Assim é o que Cao Guimarães opera com uma velha câmera, muito precária, sem sensibilidade. Destes dispositivo emergem paisagens perdidas na obscuridade.
Mas a questão da visão e seus limites aparece também em instalações que tratam do ofuscamento e da desaparição da imagem. Como no trabalho de Luiz Duva, em que a imagem do visitante vai se delinear contra o brilho de refletores e fogo.
Ou ainda na situação criada por Sandra Cinto, em que um lustre dotado de muitas luzes, pendurado rente ao chão, vai delimitar o espaço pelo ofuscamento. Acompanhado pela imagem por excelência da luz: uma pintura de céu.
Intimismo
Outro aspecto, talvez efeito dos impactantes processos de globalização e do desenvolvimento dos meios de comunicação -acentuando a indistinção entre o público e o privado, aumentando a propulsão da nossa cultura ao espetáculo- é o grande número de obras que buscam resgatar um certo intimismo, a experiência pessoa, a visão individual. A quantidade de trabalhos que faz referência ao corpo é parte disso. Mas indicando sempre um mal-estar, um desconforto com sua condição no mundo. Como na instalação-vídeo de Marcondes Dourado, cabines em que vemos imagens de corpos disformes e tensos.
A reaparição da performance -com Laura Lima (criança em engradado com gelatina vermelha) e Rodrigo Saad (pessoa sentada com máscara de onde saem fios com olhos nas pontas, mergulhados em copos com peixes)- tem também à ver com esse resgate da experiência pessoal e única. Mas também surrealista, denotando antes o deslocamento do indivíduo num mundo caótico, recomposto segundo novas lógicas radicalmente pessoais.
Como nos desenhos de João Carlos Lima, todos detalhes de um banheiro. Mundo fortemente colorido, quase pop, mas fechado, entrópico.
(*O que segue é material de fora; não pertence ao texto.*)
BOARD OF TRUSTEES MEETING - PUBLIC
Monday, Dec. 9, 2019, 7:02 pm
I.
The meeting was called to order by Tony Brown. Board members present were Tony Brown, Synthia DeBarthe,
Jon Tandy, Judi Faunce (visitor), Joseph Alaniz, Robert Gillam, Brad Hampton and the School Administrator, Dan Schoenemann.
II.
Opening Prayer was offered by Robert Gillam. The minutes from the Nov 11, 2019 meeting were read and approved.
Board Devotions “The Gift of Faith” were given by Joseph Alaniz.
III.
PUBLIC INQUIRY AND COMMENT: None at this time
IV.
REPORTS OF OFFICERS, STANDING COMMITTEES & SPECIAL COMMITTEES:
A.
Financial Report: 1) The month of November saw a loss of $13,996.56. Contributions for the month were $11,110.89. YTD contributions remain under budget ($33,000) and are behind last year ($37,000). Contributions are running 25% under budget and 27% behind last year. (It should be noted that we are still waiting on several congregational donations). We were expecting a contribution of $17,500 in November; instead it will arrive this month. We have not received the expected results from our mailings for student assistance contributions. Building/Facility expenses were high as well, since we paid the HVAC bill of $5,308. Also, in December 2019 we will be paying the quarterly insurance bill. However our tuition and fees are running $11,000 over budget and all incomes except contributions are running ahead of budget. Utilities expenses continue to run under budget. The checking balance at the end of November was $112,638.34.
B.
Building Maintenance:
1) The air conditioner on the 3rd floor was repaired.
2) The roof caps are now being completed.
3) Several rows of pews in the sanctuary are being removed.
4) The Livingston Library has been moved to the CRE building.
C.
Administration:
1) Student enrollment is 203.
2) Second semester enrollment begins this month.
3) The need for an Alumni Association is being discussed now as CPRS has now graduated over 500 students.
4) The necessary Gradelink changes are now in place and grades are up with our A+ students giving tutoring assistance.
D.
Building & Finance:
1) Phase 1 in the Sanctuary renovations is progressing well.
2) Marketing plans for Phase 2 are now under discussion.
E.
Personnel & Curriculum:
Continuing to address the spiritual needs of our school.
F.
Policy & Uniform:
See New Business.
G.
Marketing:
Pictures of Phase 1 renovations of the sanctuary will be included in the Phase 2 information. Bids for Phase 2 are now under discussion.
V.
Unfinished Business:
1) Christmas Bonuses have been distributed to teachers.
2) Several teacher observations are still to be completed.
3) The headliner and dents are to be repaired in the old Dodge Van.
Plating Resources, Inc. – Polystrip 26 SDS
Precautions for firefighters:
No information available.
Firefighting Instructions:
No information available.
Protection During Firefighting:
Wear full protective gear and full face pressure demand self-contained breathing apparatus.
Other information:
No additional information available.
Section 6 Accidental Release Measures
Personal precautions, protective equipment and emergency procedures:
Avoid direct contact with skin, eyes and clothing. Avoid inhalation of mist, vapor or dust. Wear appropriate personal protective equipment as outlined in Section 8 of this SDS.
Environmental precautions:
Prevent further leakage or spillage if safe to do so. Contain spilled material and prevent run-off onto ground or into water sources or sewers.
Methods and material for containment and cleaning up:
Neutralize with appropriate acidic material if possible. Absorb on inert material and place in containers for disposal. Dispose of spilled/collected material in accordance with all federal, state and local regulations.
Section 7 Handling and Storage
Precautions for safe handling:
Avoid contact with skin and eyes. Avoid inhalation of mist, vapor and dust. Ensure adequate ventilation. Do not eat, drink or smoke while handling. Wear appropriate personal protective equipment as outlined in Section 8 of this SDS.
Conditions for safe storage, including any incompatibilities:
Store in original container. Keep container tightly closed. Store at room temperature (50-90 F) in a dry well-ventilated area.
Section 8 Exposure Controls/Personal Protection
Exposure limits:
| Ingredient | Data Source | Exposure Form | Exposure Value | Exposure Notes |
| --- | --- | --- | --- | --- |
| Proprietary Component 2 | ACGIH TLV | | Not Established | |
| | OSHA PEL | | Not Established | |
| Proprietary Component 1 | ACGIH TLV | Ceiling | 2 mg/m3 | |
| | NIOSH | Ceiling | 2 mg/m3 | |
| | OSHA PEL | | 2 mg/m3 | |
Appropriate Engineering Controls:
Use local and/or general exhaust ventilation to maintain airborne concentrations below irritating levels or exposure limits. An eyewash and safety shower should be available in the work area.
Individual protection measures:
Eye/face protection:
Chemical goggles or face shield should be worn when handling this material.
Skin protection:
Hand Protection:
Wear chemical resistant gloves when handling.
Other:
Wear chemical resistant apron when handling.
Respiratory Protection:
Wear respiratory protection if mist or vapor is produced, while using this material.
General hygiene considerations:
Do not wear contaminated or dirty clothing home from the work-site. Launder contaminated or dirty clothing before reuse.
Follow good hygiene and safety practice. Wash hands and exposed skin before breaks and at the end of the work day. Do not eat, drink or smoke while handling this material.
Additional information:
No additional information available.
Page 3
Temos então trabalhos que operam na conformação e percepção do espaço, como o de Edilaine Cunha, chapas de vidro sobrepostas que recortam de outro modo a parede atrás. Ou de Nydia Negromonte: fios de arame de diferentes espessuras que avançam ao longo da parede, por vezes sob o reboco. Ou ainda de Lucia Kosh, que aproveita os vitrôs do prédio, cobertos por filtros coloridos, e uma das colunas, suporte para projeção de luz, para trazer a paisagem para o interior da exposição.
Outros artistas enfatizariam ainda mais a complexidade destes elementos balizadores da nossa experiência. Assim José Damasceno concebeu uma situação com blocos de cimento empilhados. Paredes que se desorganizam, formando um labirinto elíptico.
Fernanda Terra cria formas semi-esféricas, de pigmento preto, que provocam no observador uma incerteza ótica: não sabemos se elas se elevam ou são buracos no chão. Ricardo Frantz, por outro lado, cria ambiguidade num espaço que parece corriqueiro, como uma sala de estar, mas cuja desorganização nos faz atentar para o significado de cada um daqueles objetos comuns ali colocados.